● EXERCISE AIM: Please reproduce the event announcement below word for word, from "Today at 7pm, City" to "No heckling, please.".

● PAGE EXCERPT:
-=-=-=-=-
Today in NYC: ‘Al-Mutanabbi Street Starts Here’ at Poet’s House

Today at 7pm, City Lore’s Director of Poetry Programs Catherine Fletcher moderates a panel dedicated to the Al-Mutanabbi Street Starts Here project. Poet and scholar Ammiel Alcalay, Iraqi-American poet Alise Alousi, poet and project founder Beau Beausoleil, and ArabLit’s M. Lynx Qualey “gather to reflect on this landmark project and the important role of poetics in Middle Eastern culture”:

almutanabbiThe event is co-sponsored by and free to members of the Center for Book Arts and City Lore.

Where: Poets House, 10 River Terrace (at Murray Street), New York, NY 10282

Admission: $10, $7 for students and seniors, free to Poets House, City Lore and Center for the Book Arts members

No heckling, please.
-=-=-=-=-
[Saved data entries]
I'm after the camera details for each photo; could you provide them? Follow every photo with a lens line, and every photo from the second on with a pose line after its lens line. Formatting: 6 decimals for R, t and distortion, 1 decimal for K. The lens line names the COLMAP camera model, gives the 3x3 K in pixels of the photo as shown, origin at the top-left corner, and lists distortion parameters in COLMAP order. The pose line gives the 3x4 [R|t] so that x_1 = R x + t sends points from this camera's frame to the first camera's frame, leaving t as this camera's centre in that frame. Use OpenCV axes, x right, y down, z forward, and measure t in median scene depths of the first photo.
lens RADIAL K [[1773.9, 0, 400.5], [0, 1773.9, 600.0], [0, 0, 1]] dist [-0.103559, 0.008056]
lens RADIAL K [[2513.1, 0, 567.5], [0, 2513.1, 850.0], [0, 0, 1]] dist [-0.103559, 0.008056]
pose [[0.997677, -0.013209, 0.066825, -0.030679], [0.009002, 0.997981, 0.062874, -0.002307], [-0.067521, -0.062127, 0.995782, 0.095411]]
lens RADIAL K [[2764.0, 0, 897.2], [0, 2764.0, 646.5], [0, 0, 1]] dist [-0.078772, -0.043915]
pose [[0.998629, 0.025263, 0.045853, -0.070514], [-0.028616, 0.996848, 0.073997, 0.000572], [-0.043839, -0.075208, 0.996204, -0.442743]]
-=-=-=-=-
● EXERCISE RESULT:
Today at 7pm, City Lore’s Director of Poetry Programs Catherine Fletcher moderates a panel dedicated to the Al-Mutanabbi Street Starts Here project. Poet and scholar Ammiel Alcalay, Iraqi-American poet Alise Alousi, poet and project founder Beau Beausoleil, and ArabLit’s M. Lynx Qualey “gather to reflect on this landmark project and the important role of poetics in Middle Eastern culture”:

almutanabbiThe event is co-sponsored by and free to members of the Center for Book Arts and City Lore.

Where: Poets House, 10 River Terrace (at Murray Street), New York, NY 10282

Admission: $10, $7 for students and seniors, free to Poets House, City Lore and Center for the Book Arts members

No heckling, please.